> [DESCRIPTION OF THE TASK]
Quote the data below, from the line containing "class: Liliopsida" up to and including the line containing "common name: Remote sedge".

-- RAW RECORDS start --

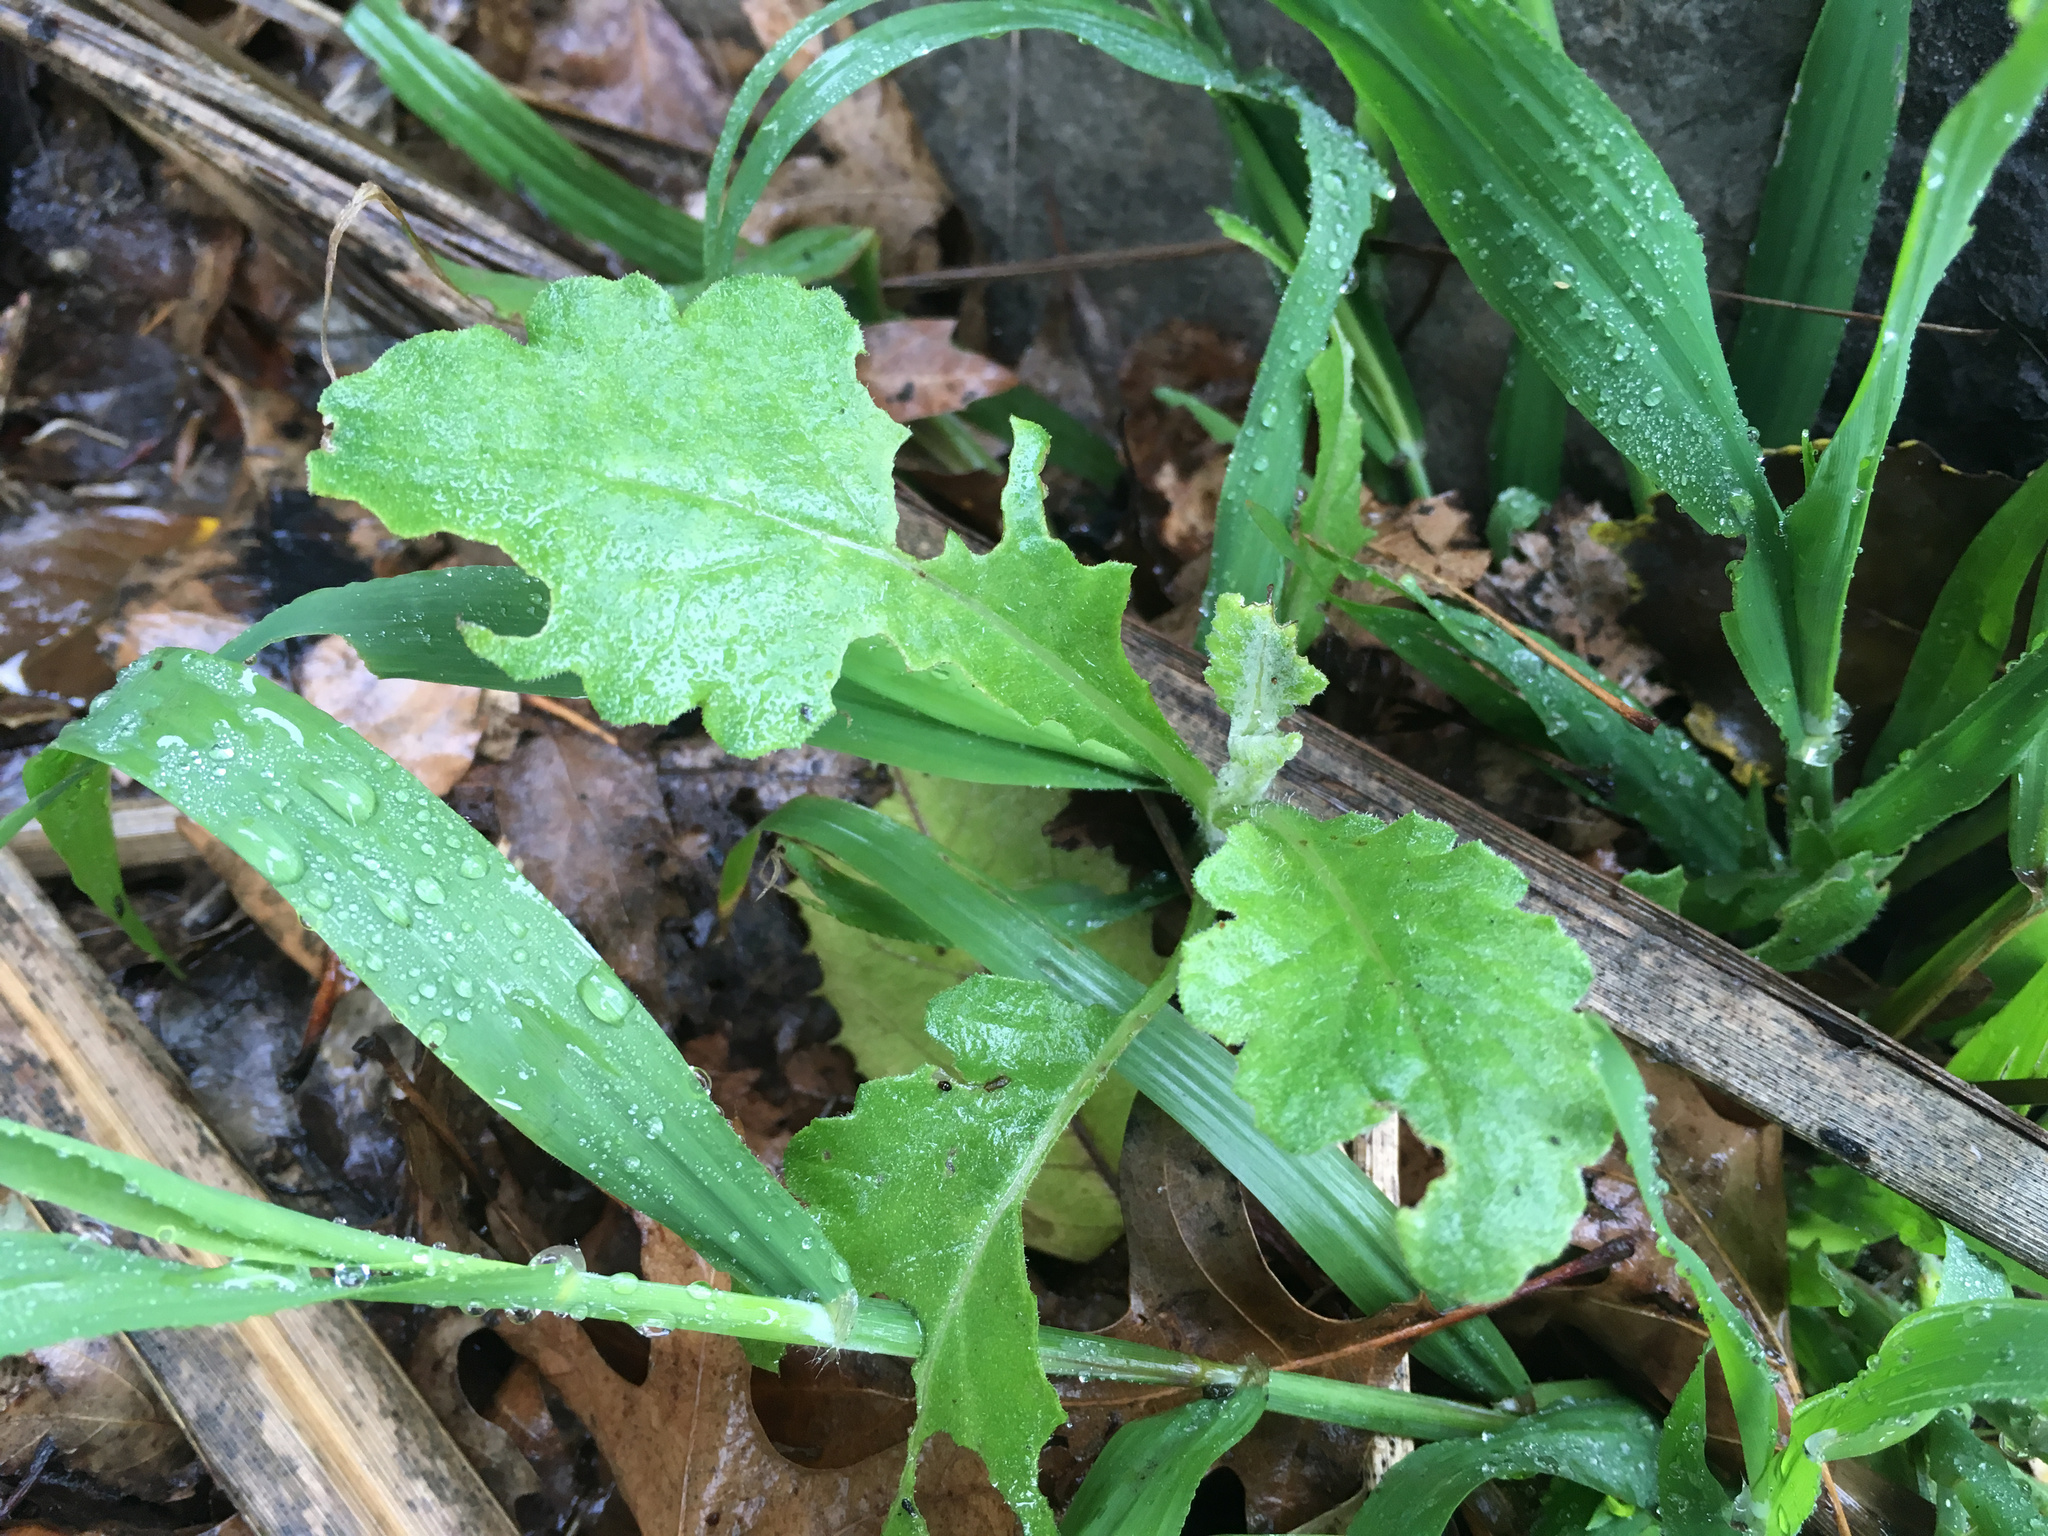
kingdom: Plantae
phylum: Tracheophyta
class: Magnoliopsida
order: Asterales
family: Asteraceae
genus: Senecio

-- RAW RECORDS end --
-- RAW RECORDS start --

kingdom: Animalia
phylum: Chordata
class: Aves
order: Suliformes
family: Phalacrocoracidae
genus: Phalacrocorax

-- RAW RECORDS end --
-- RAW RECORDS start --

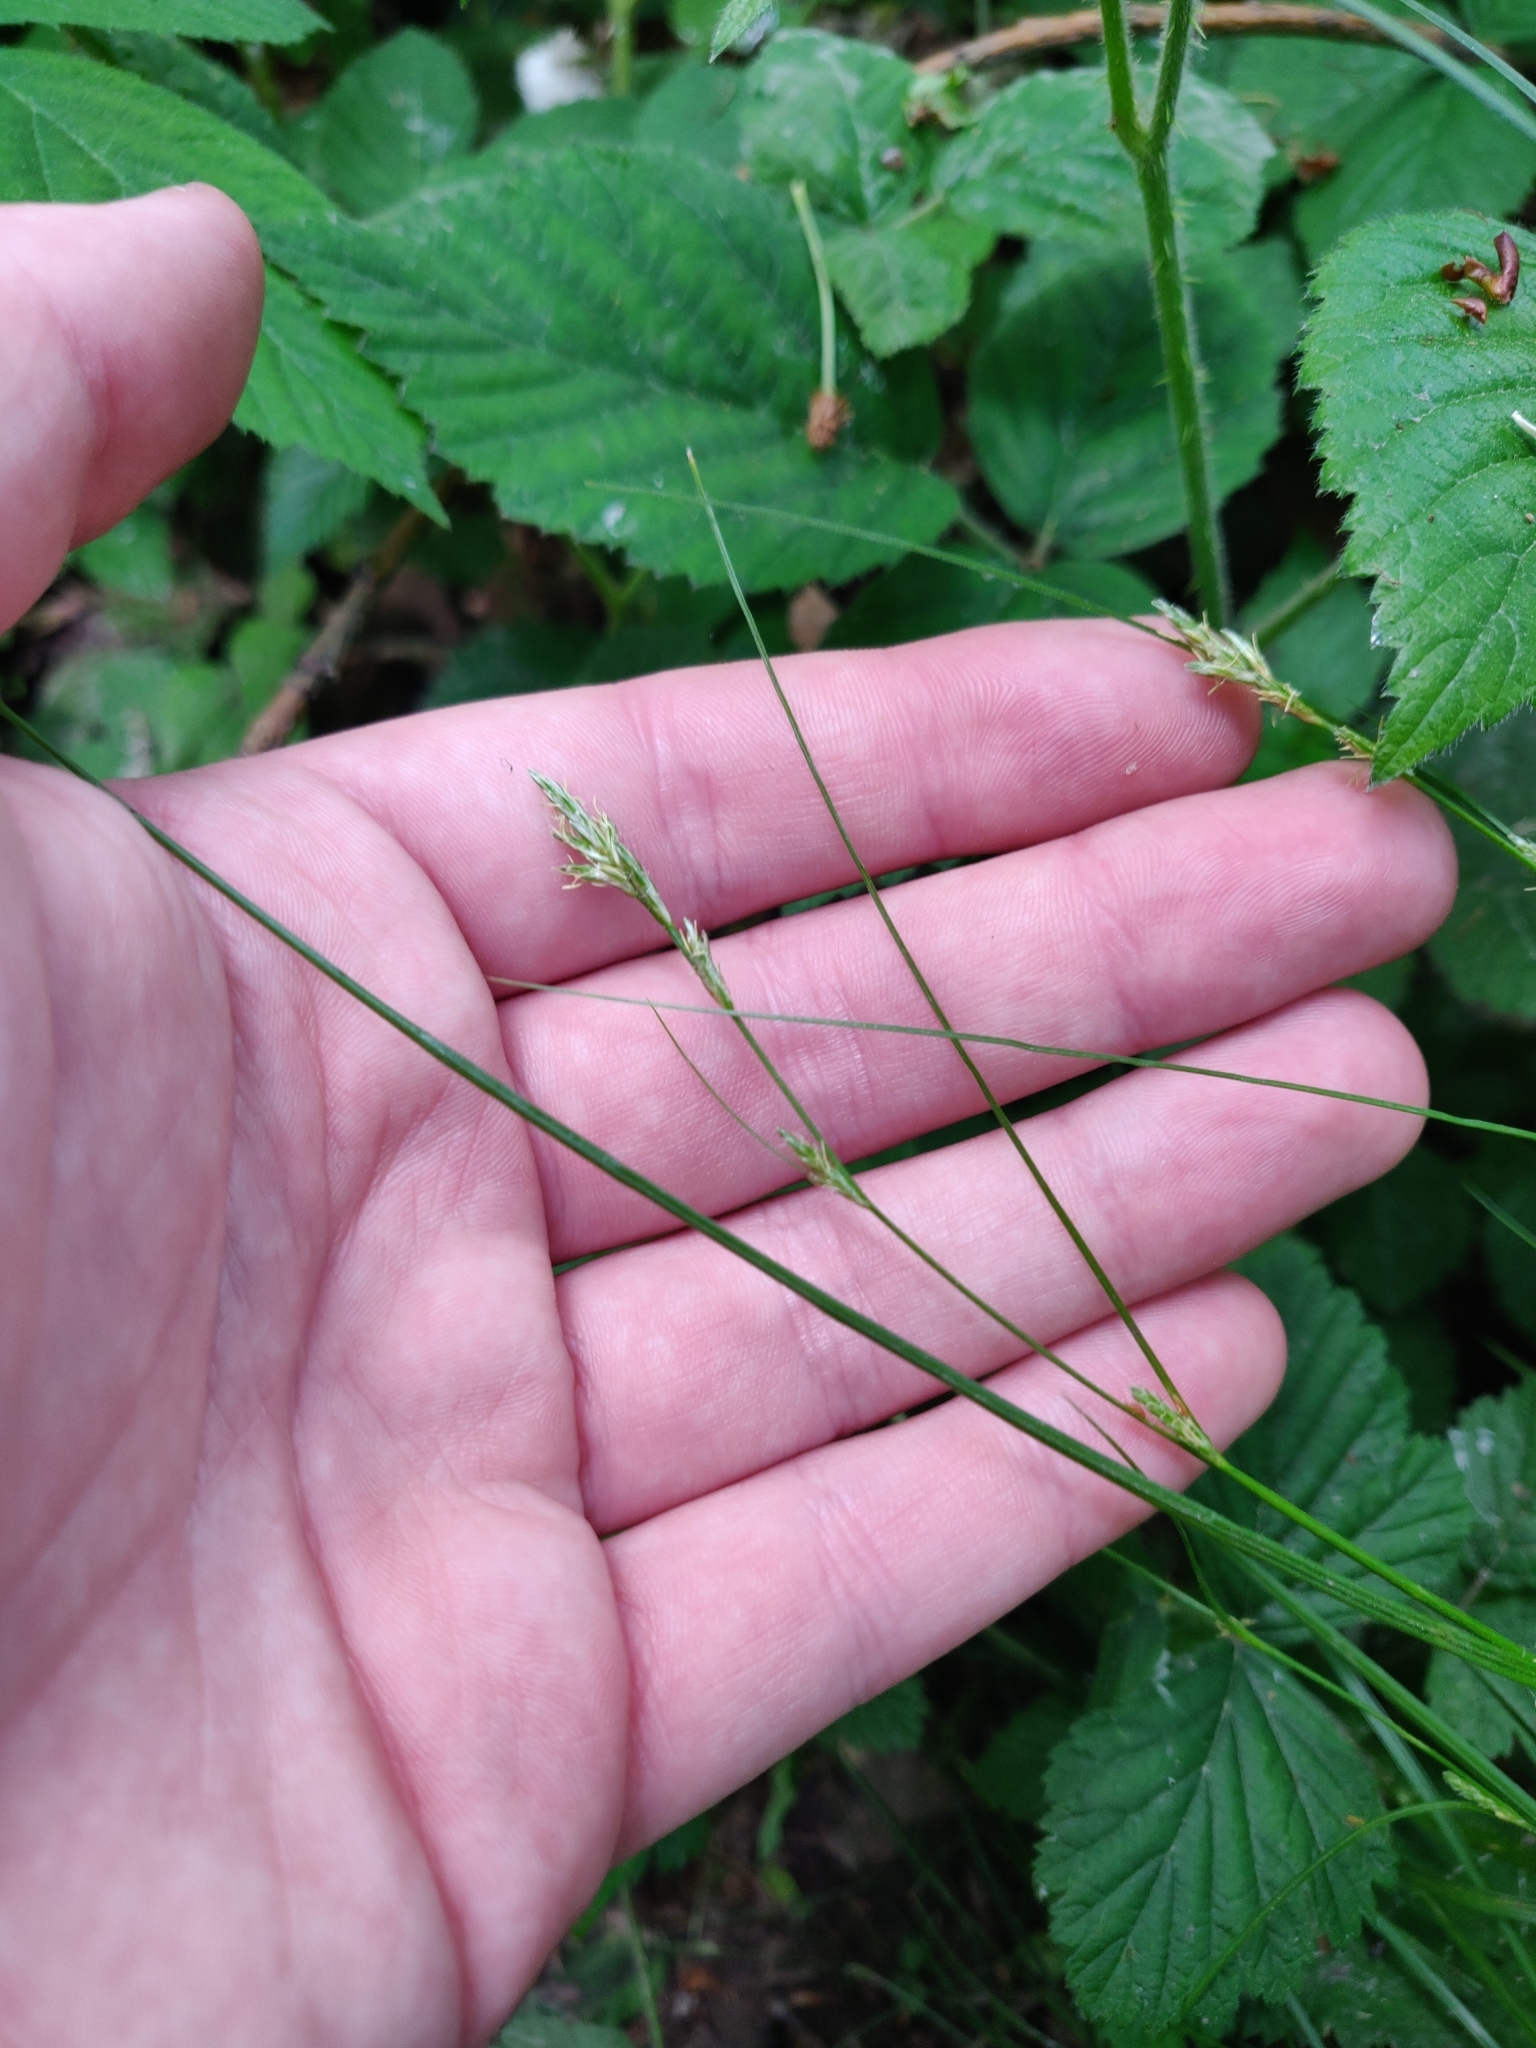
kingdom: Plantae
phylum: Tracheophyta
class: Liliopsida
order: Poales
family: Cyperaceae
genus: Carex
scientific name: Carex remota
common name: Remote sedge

-- RAW RECORDS end --

> [SOLUTION FOR THIS PROBLEM]
class: Liliopsida
order: Poales
family: Cyperaceae
genus: Carex
scientific name: Carex remota
common name: Remote sedge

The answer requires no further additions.